Segment Start: THE DATA

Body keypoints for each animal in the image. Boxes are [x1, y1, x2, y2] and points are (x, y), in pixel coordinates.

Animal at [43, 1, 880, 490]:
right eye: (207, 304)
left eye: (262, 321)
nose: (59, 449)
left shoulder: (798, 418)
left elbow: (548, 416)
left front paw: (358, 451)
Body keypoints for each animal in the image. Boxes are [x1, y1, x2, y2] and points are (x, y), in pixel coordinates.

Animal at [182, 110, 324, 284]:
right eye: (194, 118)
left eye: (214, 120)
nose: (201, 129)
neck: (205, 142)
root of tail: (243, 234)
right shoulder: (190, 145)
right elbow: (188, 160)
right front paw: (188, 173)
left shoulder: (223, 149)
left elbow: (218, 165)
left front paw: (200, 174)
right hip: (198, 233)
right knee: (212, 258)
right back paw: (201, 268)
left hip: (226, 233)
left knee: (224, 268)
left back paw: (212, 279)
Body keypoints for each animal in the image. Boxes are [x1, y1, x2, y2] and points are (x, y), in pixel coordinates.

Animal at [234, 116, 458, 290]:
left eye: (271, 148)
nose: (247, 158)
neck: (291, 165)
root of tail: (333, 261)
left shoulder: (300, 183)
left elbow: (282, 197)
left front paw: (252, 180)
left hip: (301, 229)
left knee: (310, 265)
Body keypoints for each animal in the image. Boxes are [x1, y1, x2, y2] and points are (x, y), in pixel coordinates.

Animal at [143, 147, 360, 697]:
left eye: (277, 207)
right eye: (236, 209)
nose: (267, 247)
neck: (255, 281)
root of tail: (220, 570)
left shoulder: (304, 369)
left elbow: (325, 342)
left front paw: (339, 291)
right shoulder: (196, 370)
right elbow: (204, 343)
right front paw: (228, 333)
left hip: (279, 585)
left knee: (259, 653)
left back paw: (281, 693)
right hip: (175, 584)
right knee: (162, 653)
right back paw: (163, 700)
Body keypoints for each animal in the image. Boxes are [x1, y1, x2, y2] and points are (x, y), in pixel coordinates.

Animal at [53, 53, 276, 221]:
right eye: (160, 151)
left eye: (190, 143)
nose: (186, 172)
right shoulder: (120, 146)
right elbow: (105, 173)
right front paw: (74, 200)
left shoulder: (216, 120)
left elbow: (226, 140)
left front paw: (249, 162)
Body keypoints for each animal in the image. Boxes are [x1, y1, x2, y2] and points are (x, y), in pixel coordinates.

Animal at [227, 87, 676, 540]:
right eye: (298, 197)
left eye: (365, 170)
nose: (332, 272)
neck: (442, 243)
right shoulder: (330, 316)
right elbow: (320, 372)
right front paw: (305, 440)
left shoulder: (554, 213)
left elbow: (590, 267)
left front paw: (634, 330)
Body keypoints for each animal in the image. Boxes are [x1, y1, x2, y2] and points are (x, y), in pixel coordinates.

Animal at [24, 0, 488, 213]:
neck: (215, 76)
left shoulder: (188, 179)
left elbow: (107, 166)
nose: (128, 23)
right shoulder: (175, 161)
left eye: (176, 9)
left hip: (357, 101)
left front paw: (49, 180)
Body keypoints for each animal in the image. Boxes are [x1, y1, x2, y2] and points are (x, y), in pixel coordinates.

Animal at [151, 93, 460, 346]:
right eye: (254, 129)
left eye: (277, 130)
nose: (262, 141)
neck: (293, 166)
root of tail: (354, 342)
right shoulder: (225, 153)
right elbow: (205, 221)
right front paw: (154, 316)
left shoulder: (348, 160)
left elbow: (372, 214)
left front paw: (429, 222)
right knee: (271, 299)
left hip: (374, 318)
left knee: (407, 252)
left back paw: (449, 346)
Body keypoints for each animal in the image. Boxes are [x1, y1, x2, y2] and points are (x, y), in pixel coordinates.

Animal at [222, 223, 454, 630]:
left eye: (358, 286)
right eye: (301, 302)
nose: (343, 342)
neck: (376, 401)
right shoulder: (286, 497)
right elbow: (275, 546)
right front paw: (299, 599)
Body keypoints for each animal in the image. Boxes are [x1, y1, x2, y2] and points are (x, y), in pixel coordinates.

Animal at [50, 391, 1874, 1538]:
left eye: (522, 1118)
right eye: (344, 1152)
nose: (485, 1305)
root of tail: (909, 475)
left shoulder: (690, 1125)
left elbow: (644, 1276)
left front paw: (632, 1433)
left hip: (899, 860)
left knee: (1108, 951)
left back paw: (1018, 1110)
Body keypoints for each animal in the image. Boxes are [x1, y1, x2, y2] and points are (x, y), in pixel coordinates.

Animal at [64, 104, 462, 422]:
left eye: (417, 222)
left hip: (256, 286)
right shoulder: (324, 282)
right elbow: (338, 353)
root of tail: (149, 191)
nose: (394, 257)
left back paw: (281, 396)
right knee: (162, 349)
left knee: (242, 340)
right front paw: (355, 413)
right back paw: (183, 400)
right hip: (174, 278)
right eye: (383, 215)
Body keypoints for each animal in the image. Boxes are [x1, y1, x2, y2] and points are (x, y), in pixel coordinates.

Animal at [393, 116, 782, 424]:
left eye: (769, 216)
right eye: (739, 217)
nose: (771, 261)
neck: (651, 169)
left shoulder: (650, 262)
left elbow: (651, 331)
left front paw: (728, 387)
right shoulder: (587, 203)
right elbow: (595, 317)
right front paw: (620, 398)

Segment End: THE DATA

▸ **WHAT IS BEING ASKED**
Reproduce all records exactly, without omissions.

▸ **RESPONSE TO THE TASK**
Body keypoints for each animal in the image. Boxes are [x1, y1, x2, y2] and points are (x, y), in pixel coordinates.

Animal at [43, 1, 880, 490]:
right eye: (207, 304)
left eye: (262, 321)
nose: (59, 449)
left shoulder: (798, 418)
left elbow: (548, 416)
left front paw: (358, 451)
Body keypoints for each animal in the image. Boxes are [x1, y1, x2, y2] and points are (x, y), in pixel coordinates.

Animal at [182, 110, 324, 284]:
right eye: (194, 118)
left eye: (214, 120)
nose: (201, 129)
neck: (205, 142)
root of tail: (243, 234)
right shoulder: (190, 145)
right elbow: (188, 160)
right front paw: (188, 173)
left shoulder: (223, 149)
left elbow: (218, 165)
left front paw: (200, 174)
right hip: (198, 233)
right knee: (212, 258)
right back paw: (201, 268)
left hip: (226, 233)
left knee: (224, 268)
left back paw: (212, 279)
Body keypoints for each animal in the image. Boxes are [x1, y1, x2, y2] and points are (x, y), in pixel coordinates.

Animal at [234, 116, 458, 290]:
left eye: (271, 148)
nose: (247, 158)
neck: (291, 165)
root of tail: (333, 261)
left shoulder: (300, 183)
left elbow: (282, 197)
left front paw: (252, 180)
left hip: (301, 229)
left knee: (310, 265)
Body keypoints for each animal in the image. Boxes are [x1, y1, x2, y2] and points are (x, y), in pixel coordinates.

Animal at [143, 147, 360, 697]:
left eye: (277, 207)
right eye: (236, 209)
nose: (267, 247)
neck: (255, 281)
root of tail: (220, 570)
left shoulder: (304, 369)
left elbow: (325, 342)
left front paw: (339, 291)
right shoulder: (196, 370)
right elbow: (204, 343)
right front paw: (228, 333)
left hip: (279, 585)
left knee: (259, 653)
left back paw: (281, 693)
right hip: (175, 584)
right knee: (162, 653)
right back paw: (163, 700)
Body keypoints for each animal in the image. Boxes are [x1, y1, x2, y2] and points are (x, y), in pixel coordinates.

Animal at [53, 53, 276, 221]:
right eye: (160, 151)
left eye: (190, 143)
nose: (186, 172)
right shoulder: (120, 146)
right elbow: (105, 173)
right front paw: (74, 200)
left shoulder: (216, 120)
left elbow: (226, 140)
left front paw: (249, 162)
Body keypoints for each animal in the image. Boxes are [x1, y1, x2, y2] and points are (x, y), in pixel coordinates.

Animal at [227, 87, 676, 540]:
right eye: (298, 197)
left eye: (365, 170)
nose: (332, 272)
neck: (442, 243)
right shoulder: (330, 316)
right elbow: (320, 372)
right front paw: (305, 440)
left shoulder: (554, 213)
left elbow: (590, 267)
left front paw: (634, 330)
Body keypoints for each animal in the image. Boxes are [x1, y1, x2, y2] and points are (x, y), in pixel coordinates.

Animal at [24, 0, 488, 213]:
neck: (215, 76)
left shoulder: (188, 179)
left elbow: (107, 166)
nose: (128, 23)
right shoulder: (175, 161)
left eye: (176, 9)
left hip: (357, 101)
left front paw: (49, 180)
Body keypoints for each animal in the image. Boxes are [x1, y1, x2, y2] and points are (x, y), in pixel coordinates.

Animal at [151, 93, 460, 346]:
right eye: (254, 129)
left eye: (277, 130)
nose: (262, 141)
neck: (293, 166)
root of tail: (354, 342)
right shoulder: (225, 153)
right elbow: (205, 221)
right front paw: (154, 316)
left shoulder: (348, 160)
left elbow: (372, 214)
left front paw: (429, 222)
right knee: (271, 299)
left hip: (374, 318)
left knee: (407, 252)
left back paw: (449, 346)
Body keypoints for each animal in the image. Boxes are [x1, y1, x2, y2] and points are (x, y), in pixel coordinates.

Animal at [222, 223, 454, 630]:
left eye: (358, 286)
right eye: (301, 302)
nose: (343, 342)
neck: (376, 401)
right shoulder: (286, 497)
right elbow: (275, 546)
right front paw: (299, 599)
Body keypoints for each animal in the image. Boxes are [x1, y1, x2, y2] and points are (x, y), in pixel coordinates.

Animal at [50, 391, 1874, 1538]:
left eye: (522, 1118)
right eye: (344, 1152)
nose: (485, 1305)
root of tail: (909, 475)
left shoulder: (690, 1125)
left elbow: (644, 1276)
left front paw: (632, 1433)
left hip: (899, 860)
left knee: (1108, 951)
left back paw: (1018, 1110)
Body keypoints for each animal in the image. Boxes are [x1, y1, x2, y2] and points are (x, y), in pixel coordinates.

Animal at [64, 104, 462, 422]:
left eye: (417, 222)
left hip: (256, 286)
right shoulder: (324, 282)
right elbow: (338, 353)
root of tail: (149, 191)
nose: (394, 257)
left back paw: (281, 396)
right knee: (162, 349)
left knee: (242, 340)
right front paw: (355, 413)
right back paw: (183, 400)
right hip: (174, 278)
right eye: (383, 215)
Body keypoints for each animal in the image. Boxes are [x1, y1, x2, y2] and points are (x, y), in pixel coordinates.

Animal at [393, 116, 782, 424]:
left eye: (769, 216)
right eye: (739, 217)
nose: (771, 261)
neck: (651, 169)
left shoulder: (650, 262)
left elbow: (651, 331)
left front paw: (728, 387)
right shoulder: (587, 203)
right elbow: (595, 317)
right front paw: (620, 398)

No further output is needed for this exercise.